**What is required**
Return exactly the lines from the start of the records below through the line containing "X96520000Y-53340000D03*", both ends included, and leave out the pictures.

Text-based design files:
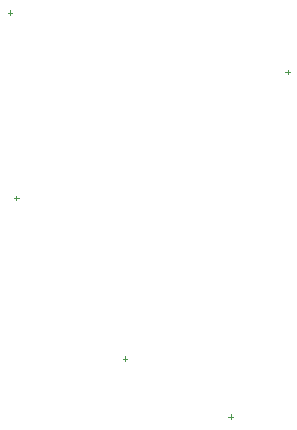
<source format=gm1>
G04*
G04 #@! TF.GenerationSoftware,Altium Limited,Altium Designer,20.2.7 (254)*
G04*
G04 Layer_Color=16711935*
%FSLAX25Y25*%
%MOIN*%
G70*
G04*
G04 #@! TF.SameCoordinates,2A94134D-DB51-4003-A73D-B3C5D03A2459*
G04*
G04*
G04 #@! TF.FilePolarity,Positive*
G04*
G01*
G75*
%ADD15C,0.00394*%
D15*
X447700Y302732D02*
X449274D01*
X448487Y301945D02*
Y303520D01*
X483949Y249213D02*
X485524D01*
X484736Y248425D02*
Y250000D01*
X519899Y229040D02*
Y230614D01*
X519111Y229827D02*
X520686D01*
X445618Y364488D02*
X447193D01*
X446406Y363701D02*
Y365276D01*
X538909Y344016D02*
Y345590D01*
X538122Y344803D02*
X539697Y344803D01*
M02*

</source>
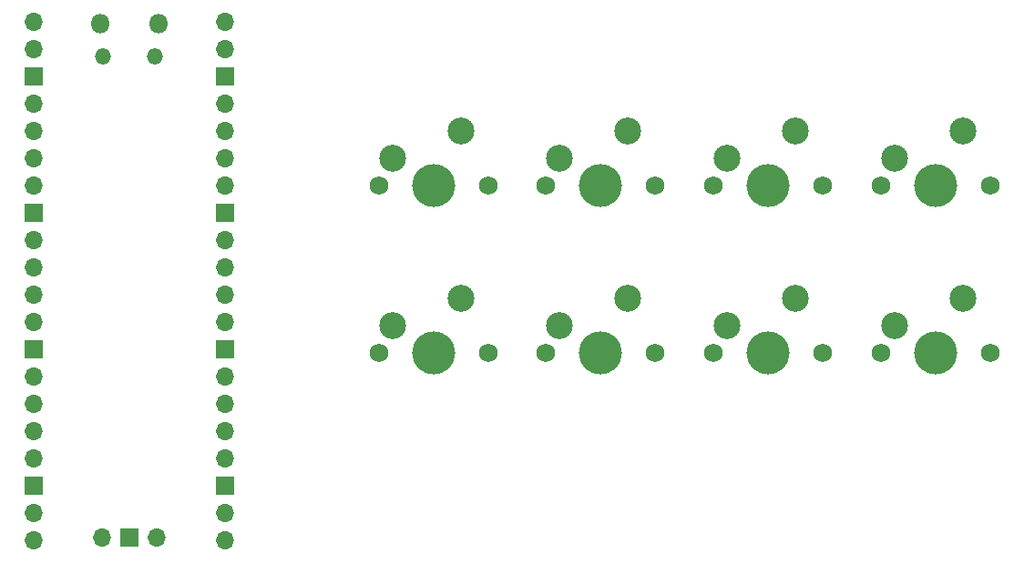
<source format=gbr>
%TF.GenerationSoftware,KiCad,Pcbnew,7.0.6*%
%TF.CreationDate,2023-07-15T16:08:07+01:00*%
%TF.ProjectId,Pico-Powered Keyboard,5069636f-2d50-46f7-9765-726564204b65,rev?*%
%TF.SameCoordinates,Original*%
%TF.FileFunction,Soldermask,Bot*%
%TF.FilePolarity,Negative*%
%FSLAX46Y46*%
G04 Gerber Fmt 4.6, Leading zero omitted, Abs format (unit mm)*
G04 Created by KiCad (PCBNEW 7.0.6) date 2023-07-15 16:08:07*
%MOMM*%
%LPD*%
G01*
G04 APERTURE LIST*
%ADD10O,1.800000X1.800000*%
%ADD11O,1.500000X1.500000*%
%ADD12O,1.700000X1.700000*%
%ADD13R,1.700000X1.700000*%
%ADD14C,2.500000*%
%ADD15C,4.000000*%
%ADD16C,1.750000*%
G04 APERTURE END LIST*
D10*
%TO.C,U2*%
X90355000Y-38230000D03*
X84905000Y-38230000D03*
D11*
X85205000Y-41260000D03*
X90055000Y-41260000D03*
D12*
X78740000Y-38100000D03*
X78740000Y-40640000D03*
D13*
X78740000Y-43180000D03*
D12*
X78740000Y-45720000D03*
X78740000Y-48260000D03*
X78740000Y-50800000D03*
X78740000Y-53340000D03*
D13*
X78740000Y-55880000D03*
D12*
X78740000Y-58420000D03*
X78740000Y-60960000D03*
X78740000Y-63500000D03*
X78740000Y-66040000D03*
D13*
X78740000Y-68580000D03*
D12*
X78740000Y-71120000D03*
X78740000Y-73660000D03*
X78740000Y-76200000D03*
X78740000Y-78740000D03*
D13*
X78740000Y-81280000D03*
D12*
X78740000Y-83820000D03*
X78740000Y-86360000D03*
X96520000Y-86360000D03*
X96520000Y-83820000D03*
D13*
X96520000Y-81280000D03*
D12*
X96520000Y-78740000D03*
X96520000Y-76200000D03*
X96520000Y-73660000D03*
X96520000Y-71120000D03*
D13*
X96520000Y-68580000D03*
D12*
X96520000Y-66040000D03*
X96520000Y-63500000D03*
X96520000Y-60960000D03*
X96520000Y-58420000D03*
D13*
X96520000Y-55880000D03*
D12*
X96520000Y-53340000D03*
X96520000Y-50800000D03*
X96520000Y-48260000D03*
X96520000Y-45720000D03*
D13*
X96520000Y-43180000D03*
D12*
X96520000Y-40640000D03*
X96520000Y-38100000D03*
X85090000Y-86130000D03*
D13*
X87630000Y-86130000D03*
D12*
X90170000Y-86130000D03*
%TD*%
D14*
%TO.C,SW8*%
X158750000Y-66350000D03*
X165100000Y-63810000D03*
D15*
X162560000Y-68890000D03*
D16*
X157480000Y-68890000D03*
X167640000Y-68890000D03*
%TD*%
D14*
%TO.C,SW7*%
X158750000Y-50800000D03*
X165100000Y-48260000D03*
D15*
X162560000Y-53340000D03*
D16*
X157480000Y-53340000D03*
X167640000Y-53340000D03*
%TD*%
D14*
%TO.C,SW6*%
X143200000Y-66350000D03*
X149550000Y-63810000D03*
D15*
X147010000Y-68890000D03*
D16*
X141930000Y-68890000D03*
X152090000Y-68890000D03*
%TD*%
D14*
%TO.C,SW5*%
X143200000Y-50800000D03*
X149550000Y-48260000D03*
D15*
X147010000Y-53340000D03*
D16*
X141930000Y-53340000D03*
X152090000Y-53340000D03*
%TD*%
D14*
%TO.C,SW4*%
X127650000Y-66350000D03*
X134000000Y-63810000D03*
D15*
X131460000Y-68890000D03*
D16*
X126380000Y-68890000D03*
X136540000Y-68890000D03*
%TD*%
D14*
%TO.C,SW3*%
X127650000Y-50800000D03*
X134000000Y-48260000D03*
D15*
X131460000Y-53340000D03*
D16*
X126380000Y-53340000D03*
X136540000Y-53340000D03*
%TD*%
D14*
%TO.C,SW2*%
X112100000Y-66350000D03*
X118450000Y-63810000D03*
D15*
X115910000Y-68890000D03*
D16*
X110830000Y-68890000D03*
X120990000Y-68890000D03*
%TD*%
D14*
%TO.C,SW1*%
X112100000Y-50800000D03*
X118450000Y-48260000D03*
D15*
X115910000Y-53340000D03*
D16*
X110830000Y-53340000D03*
X120990000Y-53340000D03*
%TD*%
M02*

</source>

**Solution to the problem**
<source format=gm1>
G04*
G04 #@! TF.GenerationSoftware,Altium Limited,Altium Designer,20.2.7 (254)*
G04*
G04 Layer_Color=16711935*
%FSLAX25Y25*%
%MOIN*%
G70*
G04*
G04 #@! TF.SameCoordinates,2A94134D-DB51-4003-A73D-B3C5D03A2459*
G04*
G04*
G04 #@! TF.FilePolarity,Positive*
G04*
G01*
G75*
%ADD15C,0.00394*%
D15*
X447700Y302732D02*
X449274D01*
X448487Y301945D02*
Y303520D01*
X483949Y249213D02*
X485524D01*
X484736Y248425D02*
Y250000D01*
X519899Y229040D02*
Y230614D01*
X519111Y229827D02*
X520686D01*
X445618Y364488D02*
X447193D01*
X446406Y363701D02*
Y365276D01*
X538909Y344016D02*
Y345590D01*
X538122Y344803D02*
X539697Y344803D01*
M02*

</source>
<source format=gbr>
%TF.GenerationSoftware,KiCad,Pcbnew,7.0.6*%
%TF.CreationDate,2023-07-15T16:08:07+01:00*%
%TF.ProjectId,Pico-Powered Keyboard,5069636f-2d50-46f7-9765-726564204b65,rev?*%
%TF.SameCoordinates,Original*%
%TF.FileFunction,Soldermask,Bot*%
%TF.FilePolarity,Negative*%
%FSLAX46Y46*%
G04 Gerber Fmt 4.6, Leading zero omitted, Abs format (unit mm)*
G04 Created by KiCad (PCBNEW 7.0.6) date 2023-07-15 16:08:07*
%MOMM*%
%LPD*%
G01*
G04 APERTURE LIST*
%ADD10O,1.800000X1.800000*%
%ADD11O,1.500000X1.500000*%
%ADD12O,1.700000X1.700000*%
%ADD13R,1.700000X1.700000*%
%ADD14C,2.500000*%
%ADD15C,4.000000*%
%ADD16C,1.750000*%
G04 APERTURE END LIST*
D10*
%TO.C,U2*%
X90355000Y-38230000D03*
X84905000Y-38230000D03*
D11*
X85205000Y-41260000D03*
X90055000Y-41260000D03*
D12*
X78740000Y-38100000D03*
X78740000Y-40640000D03*
D13*
X78740000Y-43180000D03*
D12*
X78740000Y-45720000D03*
X78740000Y-48260000D03*
X78740000Y-50800000D03*
X78740000Y-53340000D03*
D13*
X78740000Y-55880000D03*
D12*
X78740000Y-58420000D03*
X78740000Y-60960000D03*
X78740000Y-63500000D03*
X78740000Y-66040000D03*
D13*
X78740000Y-68580000D03*
D12*
X78740000Y-71120000D03*
X78740000Y-73660000D03*
X78740000Y-76200000D03*
X78740000Y-78740000D03*
D13*
X78740000Y-81280000D03*
D12*
X78740000Y-83820000D03*
X78740000Y-86360000D03*
X96520000Y-86360000D03*
X96520000Y-83820000D03*
D13*
X96520000Y-81280000D03*
D12*
X96520000Y-78740000D03*
X96520000Y-76200000D03*
X96520000Y-73660000D03*
X96520000Y-71120000D03*
D13*
X96520000Y-68580000D03*
D12*
X96520000Y-66040000D03*
X96520000Y-63500000D03*
X96520000Y-60960000D03*
X96520000Y-58420000D03*
D13*
X96520000Y-55880000D03*
D12*
X96520000Y-53340000D03*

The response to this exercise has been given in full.